For this post’s scope (small-to-mid switch redundancy), MLAG+VRRP is enough. VXLAN/EVPN is the “bigger picture” — knowing the concept is enough.
[10] Quick Glossary
| Term | One-line definition | Layer | Redundancy role |
|---|---|---|---|
| VLAN | A logically partitioned broadcast domain on a switch | L2 | Segmentation (foundation) |
| SVI | Virtual L3 interface giving a VLAN an IP (gateway) | L3 | Basis for VRRP |
| LACP | Protocol that auto-bundles links into one (802.3ad) | L2 | Link redundancy |
| Port-Channel/LAG | The logical link formed by LACP | L2 | Bandwidth + redundancy |
| MLAG / VLT | Two switches as one — chassis redundancy (Arista/Dell) | L2 | Switch redundancy |
| Peer-Link/Keepalive | MLAG state-sync and liveness paths between the two switches | L2 | MLAG stability |
| STP | Blocks L2 loops | L2 | Loop prevention |
| VRRP | Master/Backup auto-handoff of a VIP | L3 | Gateway redundancy |
| VIP | Virtual gateway IP held by the active device | L3 | Gateway redundancy |
| FHRP (HSRP/GLBP) | Umbrella term for gateway-redundancy protocols (incl.
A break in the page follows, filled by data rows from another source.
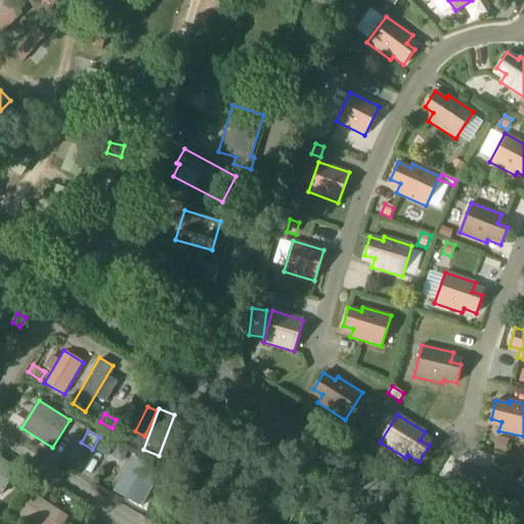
[(506,452),(509,439),(497,437),(494,450),(506,452)]
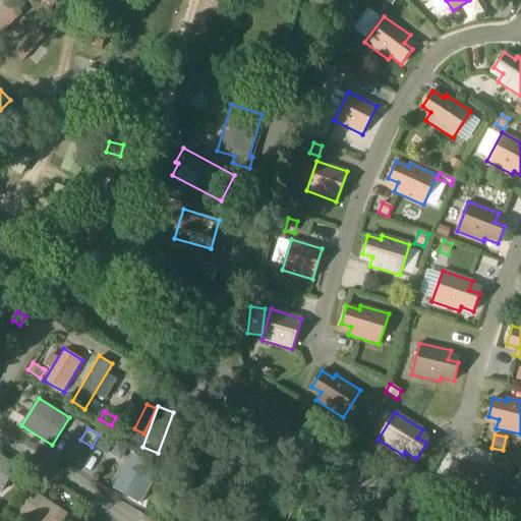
[(114,443),(103,436),(96,448),(107,455),(114,443)]
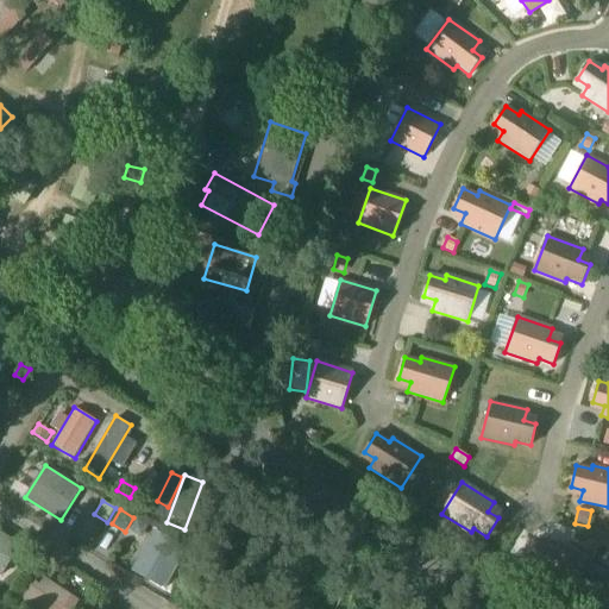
[(0,572),(1,573),(20,544),(0,531),(0,572)]
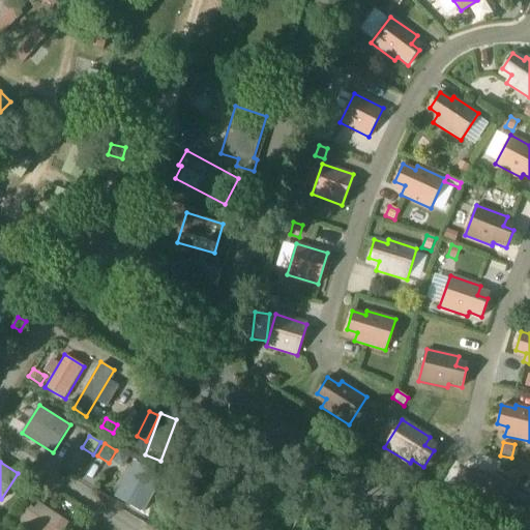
[(117,497),(140,509),(157,478),(135,465),(117,497)]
VRRP) | L3 | Gateway redundancy |
| bonding | Bundling server NICs (LACP/active-backup) | Server | Server uplink redundancy |
| ECMP | Equal-cost multipath distribution/reroute | L3 | Path redundancy |
| OSPF/BGP | Dynamic routing learning/reconvergence | L3 | Path redundancy |
| IPMI/BMC | OOB hardware management separate from the OS | Mgmt | Management-path redundancy |
| PXE | Network boot (DHCP+TFTP) | Boot | Provisioning |
| DHCP relay | Relays to a DHCP server in another VLAN (ip helper-address) |
L3 | Enables PXE |
| Jumbo/MTU | Large frames; must match across the path | L2/L3 | (performance) |
| FEC (RS-FEC) | Bit-error correction on fast links, both ends matched | L1 | (link stability) |
| VXLAN/EVPN | L2 over L3 + Anycast Gateway | overlay | Large-scale redundancy |
[11] Wrap-up
Switch redundancy is not a single technology but a combination of per-layer techniques.
- VLAN/SVI segment the network and create gateways.
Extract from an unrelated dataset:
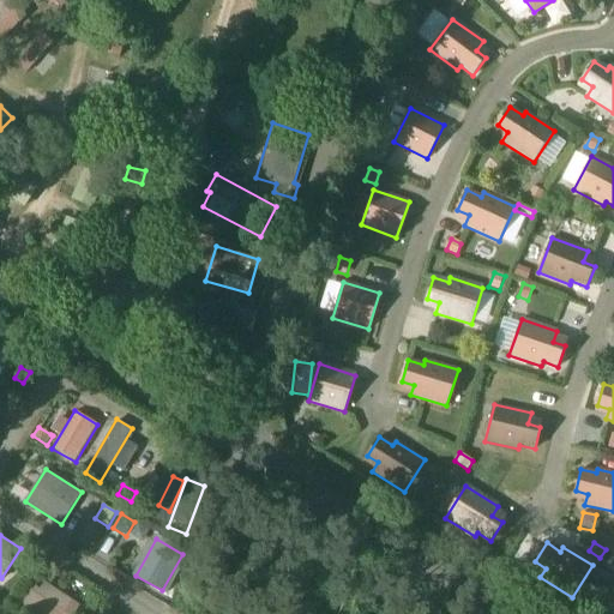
[(0,599),(5,602),(12,590),(0,582),(0,599)]
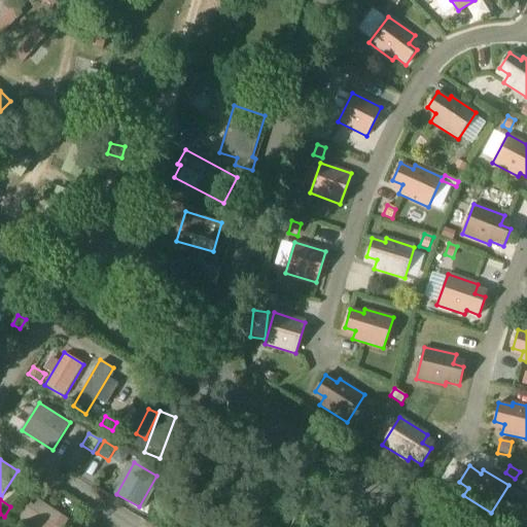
[(33,505),(29,503),(28,505),(25,503),(15,516),(32,526),(63,526),(68,520),(37,499),(33,505)]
- LACP/Port-Channel make links redundant; MLAG/VLT makes the switch chassis redundant (synced via Peer-Link/Keepalive, with split-brain prevented).
- VRRP/VIP (FHRP) make the gateway redundant; ECMP/BGP make the upstream path redundant.
- The server attaches to both switches at once via bonding (802.3ad).
- IPMI/BMC provides an OS-independent management path; PXE provides the provisioning path.
At the physical layer you must align MTU, FEC, and transceiver compatibility on both ends for the link to work, and at scale VXLAN/EVPN + Anycast Gateway becomes the alternative. With these in mind, terms like Management1, Port-Channel, VLAN, gateway, and bonding from the Arista management-IP, 25G-link, transceiver, and netplan posts fall into place — you can see where each one sits in a single redundancy picture.